BEGIN Passage shown

Why Masks Work Better Than You’d Think

Country/area: United States

Organisation: Minute Physics, aatishb.com

Organisation size: Small

Publication date: 8 Sep 2020

Credit: Aatish Bhatia, Henry Reich

Project description:

This is an interactive article & companion YouTube video [1,2] explaining the counter-intuitive math behind how masks protect people in communities. Using interactives and simple visuals, we explain how even partially effective masks confer more protection to a community than you might intuitively expect (especially when many people wear them). We created interactives where readers can understand interactions in networks, vary mask usage and mask effectiveness, and calculate & visualize the benefit that masks provide a community. Both our video and our interactive essay can be viewed independently, and were designed to complement each other and reach parallel audiences.

Impact reached:

Our video trended on YouTube and was viewed over 1 million times. Our interactive essay has been viewed by a large international audience, and was shared on Twitter by epidemiologists, science communicators, data journalists, health journalists, the Berkeley Advanced Media Institute,  and the Washington Department of Health. It was also shortlisted as a finalist in Flowing Data’s Best Data Visualization Projects of 2020 [5].

Aatish created a guide to contributing translations [4], and consequently our work has been translated into 14 languages to date by a volunteer team of international open-source contributors [4], including many first-time GitHub contributors. It was translated to Czech for a popular science & technology website [6], where it reached 100,000 readers in 2 days.

Aatish went on to collaborate with OpenSciEd, an organization creating freely available science educational materials for US middle schools, and adapted the interactives for use in middle school STEM classrooms [3]. It is currently being piloted with ~40 middle school teachers, with the goal of publishing these teaching materials for use in classrooms by the summer.

END Passage shown
BEGIN Supplied material

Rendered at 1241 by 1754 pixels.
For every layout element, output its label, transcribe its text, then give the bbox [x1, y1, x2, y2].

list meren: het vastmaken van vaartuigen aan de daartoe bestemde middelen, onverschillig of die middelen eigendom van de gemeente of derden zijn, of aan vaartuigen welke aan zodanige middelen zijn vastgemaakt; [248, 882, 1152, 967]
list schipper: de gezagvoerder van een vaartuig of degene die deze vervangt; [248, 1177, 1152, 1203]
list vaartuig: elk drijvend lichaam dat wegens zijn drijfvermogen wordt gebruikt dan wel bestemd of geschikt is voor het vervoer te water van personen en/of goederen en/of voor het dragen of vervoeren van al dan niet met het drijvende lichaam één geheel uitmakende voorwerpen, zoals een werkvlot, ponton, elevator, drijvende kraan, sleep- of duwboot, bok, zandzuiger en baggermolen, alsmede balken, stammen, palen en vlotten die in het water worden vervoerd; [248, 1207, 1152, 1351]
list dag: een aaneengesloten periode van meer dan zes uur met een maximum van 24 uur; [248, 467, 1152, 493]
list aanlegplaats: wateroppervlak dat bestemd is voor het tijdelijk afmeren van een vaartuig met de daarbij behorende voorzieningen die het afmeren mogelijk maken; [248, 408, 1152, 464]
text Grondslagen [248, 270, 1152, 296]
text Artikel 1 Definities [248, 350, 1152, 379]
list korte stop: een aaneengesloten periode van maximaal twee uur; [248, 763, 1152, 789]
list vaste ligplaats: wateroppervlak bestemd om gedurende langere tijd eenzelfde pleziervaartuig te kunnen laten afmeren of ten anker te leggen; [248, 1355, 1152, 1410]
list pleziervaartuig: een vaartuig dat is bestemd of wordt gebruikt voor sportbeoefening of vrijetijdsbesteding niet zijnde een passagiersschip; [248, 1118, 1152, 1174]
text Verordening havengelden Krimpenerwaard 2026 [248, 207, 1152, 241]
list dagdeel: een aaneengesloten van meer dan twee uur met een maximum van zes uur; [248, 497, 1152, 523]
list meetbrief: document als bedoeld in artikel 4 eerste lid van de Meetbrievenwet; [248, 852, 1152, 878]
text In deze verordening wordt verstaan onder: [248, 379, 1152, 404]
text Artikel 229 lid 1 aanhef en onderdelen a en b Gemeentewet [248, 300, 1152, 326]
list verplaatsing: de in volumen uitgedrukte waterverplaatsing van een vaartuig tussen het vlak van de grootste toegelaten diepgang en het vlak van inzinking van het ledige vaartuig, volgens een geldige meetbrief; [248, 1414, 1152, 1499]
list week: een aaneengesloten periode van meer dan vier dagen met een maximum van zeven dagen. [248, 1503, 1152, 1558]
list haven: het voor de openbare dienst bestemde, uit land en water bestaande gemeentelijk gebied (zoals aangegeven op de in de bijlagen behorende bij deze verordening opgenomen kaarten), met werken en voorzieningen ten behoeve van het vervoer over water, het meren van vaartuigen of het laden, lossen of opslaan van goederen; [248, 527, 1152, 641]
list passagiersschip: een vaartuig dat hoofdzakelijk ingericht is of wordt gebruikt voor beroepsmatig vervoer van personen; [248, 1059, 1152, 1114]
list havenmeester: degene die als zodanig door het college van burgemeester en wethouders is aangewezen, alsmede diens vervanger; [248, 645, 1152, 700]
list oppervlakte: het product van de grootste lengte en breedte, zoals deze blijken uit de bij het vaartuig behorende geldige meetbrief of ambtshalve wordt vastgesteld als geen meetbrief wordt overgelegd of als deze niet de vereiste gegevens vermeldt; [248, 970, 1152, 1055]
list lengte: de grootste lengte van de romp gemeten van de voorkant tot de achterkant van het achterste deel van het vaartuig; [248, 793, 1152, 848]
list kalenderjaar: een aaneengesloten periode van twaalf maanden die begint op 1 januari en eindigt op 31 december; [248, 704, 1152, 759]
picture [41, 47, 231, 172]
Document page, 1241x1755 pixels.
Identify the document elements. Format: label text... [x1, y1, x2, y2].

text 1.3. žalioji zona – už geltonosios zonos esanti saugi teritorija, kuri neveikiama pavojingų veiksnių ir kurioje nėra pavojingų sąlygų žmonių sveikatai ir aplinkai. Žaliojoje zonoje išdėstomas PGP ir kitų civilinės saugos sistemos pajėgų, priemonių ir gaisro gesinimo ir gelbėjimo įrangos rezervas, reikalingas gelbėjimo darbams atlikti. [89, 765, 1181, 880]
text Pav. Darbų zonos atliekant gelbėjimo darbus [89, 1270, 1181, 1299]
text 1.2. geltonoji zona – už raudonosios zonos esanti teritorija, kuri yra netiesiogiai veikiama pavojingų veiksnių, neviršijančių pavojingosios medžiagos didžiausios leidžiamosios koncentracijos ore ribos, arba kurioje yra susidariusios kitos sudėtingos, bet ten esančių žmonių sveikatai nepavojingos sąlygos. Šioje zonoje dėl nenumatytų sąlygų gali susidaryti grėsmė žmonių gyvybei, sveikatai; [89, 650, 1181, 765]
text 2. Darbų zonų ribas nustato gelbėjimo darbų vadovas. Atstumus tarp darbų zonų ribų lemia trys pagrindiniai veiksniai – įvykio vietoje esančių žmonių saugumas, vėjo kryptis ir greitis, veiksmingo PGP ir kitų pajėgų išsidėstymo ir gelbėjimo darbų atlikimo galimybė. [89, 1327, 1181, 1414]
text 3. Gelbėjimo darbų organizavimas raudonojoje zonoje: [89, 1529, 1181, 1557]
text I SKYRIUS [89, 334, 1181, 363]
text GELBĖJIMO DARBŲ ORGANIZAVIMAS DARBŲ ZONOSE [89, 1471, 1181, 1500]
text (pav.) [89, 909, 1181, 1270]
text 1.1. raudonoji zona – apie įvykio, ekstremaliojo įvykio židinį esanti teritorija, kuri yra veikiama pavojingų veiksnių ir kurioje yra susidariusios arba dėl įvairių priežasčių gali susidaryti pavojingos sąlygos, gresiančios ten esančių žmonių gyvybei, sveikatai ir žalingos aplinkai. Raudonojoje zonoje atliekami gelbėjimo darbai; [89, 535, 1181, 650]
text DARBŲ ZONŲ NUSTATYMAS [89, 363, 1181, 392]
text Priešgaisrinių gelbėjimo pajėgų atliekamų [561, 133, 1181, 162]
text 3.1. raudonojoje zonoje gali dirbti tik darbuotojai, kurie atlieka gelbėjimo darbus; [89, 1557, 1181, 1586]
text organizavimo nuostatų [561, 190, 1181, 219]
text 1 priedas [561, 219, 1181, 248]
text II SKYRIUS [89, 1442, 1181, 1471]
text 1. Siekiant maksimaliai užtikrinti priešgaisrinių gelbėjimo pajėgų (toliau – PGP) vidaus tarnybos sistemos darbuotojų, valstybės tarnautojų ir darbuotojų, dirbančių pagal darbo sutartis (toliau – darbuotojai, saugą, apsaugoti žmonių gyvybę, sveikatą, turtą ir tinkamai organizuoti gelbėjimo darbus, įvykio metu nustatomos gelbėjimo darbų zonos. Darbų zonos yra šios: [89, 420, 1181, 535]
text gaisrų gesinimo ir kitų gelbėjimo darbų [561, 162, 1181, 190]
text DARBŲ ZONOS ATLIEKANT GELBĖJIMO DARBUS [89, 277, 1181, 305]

END Supplied material

Problem to work on:
Set down the part of the project entry on masks starting at "Aatish went on" and ending at "by the summer.", word for word.

Finished task:
Aatish went on to collaborate with OpenSciEd, an organization creating freely available science educational materials for US middle schools, and adapted the interactives for use in middle school STEM classrooms [3]. It is currently being piloted with ~40 middle school teachers, with the goal of publishing these teaching materials for use in classrooms by the summer.